EXERCISE DESCRIPTION » Output every line of the data exactly as it appears.

(A block of data)
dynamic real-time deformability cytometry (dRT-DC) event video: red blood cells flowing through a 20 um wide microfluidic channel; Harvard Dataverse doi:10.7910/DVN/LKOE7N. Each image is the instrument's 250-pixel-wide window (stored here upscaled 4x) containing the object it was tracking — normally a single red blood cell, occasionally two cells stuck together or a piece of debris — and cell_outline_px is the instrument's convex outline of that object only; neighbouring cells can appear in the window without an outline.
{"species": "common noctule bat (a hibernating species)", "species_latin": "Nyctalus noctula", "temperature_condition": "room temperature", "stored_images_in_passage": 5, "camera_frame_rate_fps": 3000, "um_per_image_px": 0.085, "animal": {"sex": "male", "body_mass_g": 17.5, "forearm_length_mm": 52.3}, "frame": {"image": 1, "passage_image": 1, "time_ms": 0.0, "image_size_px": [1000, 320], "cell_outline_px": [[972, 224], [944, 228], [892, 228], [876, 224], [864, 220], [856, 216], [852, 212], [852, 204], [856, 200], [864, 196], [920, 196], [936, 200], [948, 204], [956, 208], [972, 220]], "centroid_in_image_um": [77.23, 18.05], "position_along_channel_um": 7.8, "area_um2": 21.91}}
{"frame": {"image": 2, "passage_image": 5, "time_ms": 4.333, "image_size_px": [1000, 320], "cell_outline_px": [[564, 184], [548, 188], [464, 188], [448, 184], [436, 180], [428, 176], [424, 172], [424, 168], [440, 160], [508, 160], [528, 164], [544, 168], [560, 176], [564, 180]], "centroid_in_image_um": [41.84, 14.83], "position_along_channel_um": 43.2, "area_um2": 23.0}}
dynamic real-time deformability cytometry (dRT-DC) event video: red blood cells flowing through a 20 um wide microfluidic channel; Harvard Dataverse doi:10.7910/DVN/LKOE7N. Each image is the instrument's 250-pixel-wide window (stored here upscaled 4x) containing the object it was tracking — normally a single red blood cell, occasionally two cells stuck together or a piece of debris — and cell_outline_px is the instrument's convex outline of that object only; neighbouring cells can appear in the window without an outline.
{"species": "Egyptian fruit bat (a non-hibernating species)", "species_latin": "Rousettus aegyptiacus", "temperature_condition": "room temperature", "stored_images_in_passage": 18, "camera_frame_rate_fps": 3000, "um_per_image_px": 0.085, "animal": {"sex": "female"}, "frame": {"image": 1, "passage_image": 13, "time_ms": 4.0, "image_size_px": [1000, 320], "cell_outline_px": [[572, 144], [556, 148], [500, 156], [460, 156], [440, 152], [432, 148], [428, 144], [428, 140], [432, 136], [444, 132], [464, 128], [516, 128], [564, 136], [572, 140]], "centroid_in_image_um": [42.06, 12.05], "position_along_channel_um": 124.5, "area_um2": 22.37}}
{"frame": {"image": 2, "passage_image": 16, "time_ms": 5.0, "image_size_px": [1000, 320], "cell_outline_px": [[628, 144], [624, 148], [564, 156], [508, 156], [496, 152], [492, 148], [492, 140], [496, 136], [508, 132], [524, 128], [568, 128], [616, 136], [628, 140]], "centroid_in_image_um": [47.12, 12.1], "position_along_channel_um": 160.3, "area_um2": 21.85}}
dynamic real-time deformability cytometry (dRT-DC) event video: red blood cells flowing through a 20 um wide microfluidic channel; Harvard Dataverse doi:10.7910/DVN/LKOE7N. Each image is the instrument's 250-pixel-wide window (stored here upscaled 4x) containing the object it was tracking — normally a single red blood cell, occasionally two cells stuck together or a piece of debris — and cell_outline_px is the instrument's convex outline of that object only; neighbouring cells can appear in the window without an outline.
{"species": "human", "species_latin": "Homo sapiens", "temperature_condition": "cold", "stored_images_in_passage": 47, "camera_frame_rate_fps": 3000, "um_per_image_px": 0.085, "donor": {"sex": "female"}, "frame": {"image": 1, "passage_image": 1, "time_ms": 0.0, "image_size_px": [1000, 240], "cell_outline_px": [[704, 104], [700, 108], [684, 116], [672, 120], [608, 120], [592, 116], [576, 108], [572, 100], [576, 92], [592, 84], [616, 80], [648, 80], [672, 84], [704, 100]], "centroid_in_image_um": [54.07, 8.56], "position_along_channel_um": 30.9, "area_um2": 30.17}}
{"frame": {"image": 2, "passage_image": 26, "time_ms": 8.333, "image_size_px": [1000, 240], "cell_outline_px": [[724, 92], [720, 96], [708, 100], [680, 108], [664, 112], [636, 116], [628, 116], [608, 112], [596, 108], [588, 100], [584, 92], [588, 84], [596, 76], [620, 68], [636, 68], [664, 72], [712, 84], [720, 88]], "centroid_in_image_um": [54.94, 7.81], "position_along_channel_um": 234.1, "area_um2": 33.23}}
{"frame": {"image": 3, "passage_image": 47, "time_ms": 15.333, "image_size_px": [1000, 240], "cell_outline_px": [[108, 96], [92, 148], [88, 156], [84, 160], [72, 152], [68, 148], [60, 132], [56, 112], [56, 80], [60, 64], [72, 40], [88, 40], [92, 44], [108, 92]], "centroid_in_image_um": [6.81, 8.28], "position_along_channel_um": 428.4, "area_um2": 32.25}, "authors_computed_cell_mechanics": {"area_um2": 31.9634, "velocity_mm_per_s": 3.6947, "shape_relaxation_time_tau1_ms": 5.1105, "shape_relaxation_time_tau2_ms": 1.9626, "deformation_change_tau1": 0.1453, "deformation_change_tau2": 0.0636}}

SOLUTION FOR THIS EXERCISE »
dynamic real-time deformability cytometry (dRT-DC) event video: red blood cells flowing through a 20 um wide microfluidic channel; Harvard Dataverse doi:10.7910/DVN/LKOE7N. Each image is the instrument's 250-pixel-wide window (stored here upscaled 4x) containing the object it was tracking — normally a single red blood cell, occasionally two cells stuck together or a piece of debris — and cell_outline_px is the instrument's convex outline of that object only; neighbouring cells can appear in the window without an outline.
{"species": "common noctule bat (a hibernating species)", "species_latin": "Nyctalus noctula", "temperature_condition": "room temperature", "stored_images_in_passage": 5, "camera_frame_rate_fps": 3000, "um_per_image_px": 0.085, "animal": {"sex": "male", "body_mass_g": 17.5, "forearm_length_mm": 52.3}, "frame": {"image": 1, "passage_image": 1, "time_ms": 0.0, "image_size_px": [1000, 320], "cell_outline_px": [[972, 224], [944, 228], [892, 228], [876, 224], [864, 220], [856, 216], [852, 212], [852, 204], [856, 200], [864, 196], [920, 196], [936, 200], [948, 204], [956, 208], [972, 220]], "centroid_in_image_um": [77.23, 18.05], "position_along_channel_um": 7.8, "area_um2": 21.91}}
{"frame": {"image": 2, "passage_image": 5, "time_ms": 4.333, "image_size_px": [1000, 320], "cell_outline_px": [[564, 184], [548, 188], [464, 188], [448, 184], [436, 180], [428, 176], [424, 172], [424, 168], [440, 160], [508, 160], [528, 164], [544, 168], [560, 176], [564, 180]], "centroid_in_image_um": [41.84, 14.83], "position_along_channel_um": 43.2, "area_um2": 23.0}}
dynamic real-time deformability cytometry (dRT-DC) event video: red blood cells flowing through a 20 um wide microfluidic channel; Harvard Dataverse doi:10.7910/DVN/LKOE7N. Each image is the instrument's 250-pixel-wide window (stored here upscaled 4x) containing the object it was tracking — normally a single red blood cell, occasionally two cells stuck together or a piece of debris — and cell_outline_px is the instrument's convex outline of that object only; neighbouring cells can appear in the window without an outline.
{"species": "Egyptian fruit bat (a non-hibernating species)", "species_latin": "Rousettus aegyptiacus", "temperature_condition": "room temperature", "stored_images_in_passage": 18, "camera_frame_rate_fps": 3000, "um_per_image_px": 0.085, "animal": {"sex": "female"}, "frame": {"image": 1, "passage_image": 13, "time_ms": 4.0, "image_size_px": [1000, 320], "cell_outline_px": [[572, 144], [556, 148], [500, 156], [460, 156], [440, 152], [432, 148], [428, 144], [428, 140], [432, 136], [444, 132], [464, 128], [516, 128], [564, 136], [572, 140]], "centroid_in_image_um": [42.06, 12.05], "position_along_channel_um": 124.5, "area_um2": 22.37}}
{"frame": {"image": 2, "passage_image": 16, "time_ms": 5.0, "image_size_px": [1000, 320], "cell_outline_px": [[628, 144], [624, 148], [564, 156], [508, 156], [496, 152], [492, 148], [492, 140], [496, 136], [508, 132], [524, 128], [568, 128], [616, 136], [628, 140]], "centroid_in_image_um": [47.12, 12.1], "position_along_channel_um": 160.3, "area_um2": 21.85}}
dynamic real-time deformability cytometry (dRT-DC) event video: red blood cells flowing through a 20 um wide microfluidic channel; Harvard Dataverse doi:10.7910/DVN/LKOE7N. Each image is the instrument's 250-pixel-wide window (stored here upscaled 4x) containing the object it was tracking — normally a single red blood cell, occasionally two cells stuck together or a piece of debris — and cell_outline_px is the instrument's convex outline of that object only; neighbouring cells can appear in the window without an outline.
{"species": "human", "species_latin": "Homo sapiens", "temperature_condition": "cold", "stored_images_in_passage": 47, "camera_frame_rate_fps": 3000, "um_per_image_px": 0.085, "donor": {"sex": "female"}, "frame": {"image": 1, "passage_image": 1, "time_ms": 0.0, "image_size_px": [1000, 240], "cell_outline_px": [[704, 104], [700, 108], [684, 116], [672, 120], [608, 120], [592, 116], [576, 108], [572, 100], [576, 92], [592, 84], [616, 80], [648, 80], [672, 84], [704, 100]], "centroid_in_image_um": [54.07, 8.56], "position_along_channel_um": 30.9, "area_um2": 30.17}}
{"frame": {"image": 2, "passage_image": 26, "time_ms": 8.333, "image_size_px": [1000, 240], "cell_outline_px": [[724, 92], [720, 96], [708, 100], [680, 108], [664, 112], [636, 116], [628, 116], [608, 112], [596, 108], [588, 100], [584, 92], [588, 84], [596, 76], [620, 68], [636, 68], [664, 72], [712, 84], [720, 88]], "centroid_in_image_um": [54.94, 7.81], "position_along_channel_um": 234.1, "area_um2": 33.23}}
{"frame": {"image": 3, "passage_image": 47, "time_ms": 15.333, "image_size_px": [1000, 240], "cell_outline_px": [[108, 96], [92, 148], [88, 156], [84, 160], [72, 152], [68, 148], [60, 132], [56, 112], [56, 80], [60, 64], [72, 40], [88, 40], [92, 44], [108, 92]], "centroid_in_image_um": [6.81, 8.28], "position_along_channel_um": 428.4, "area_um2": 32.25}, "authors_computed_cell_mechanics": {"area_um2": 31.9634, "velocity_mm_per_s": 3.6947, "shape_relaxation_time_tau1_ms": 5.1105, "shape_relaxation_time_tau2_ms": 1.9626, "deformation_change_tau1": 0.1453, "deformation_change_tau2": 0.0636}}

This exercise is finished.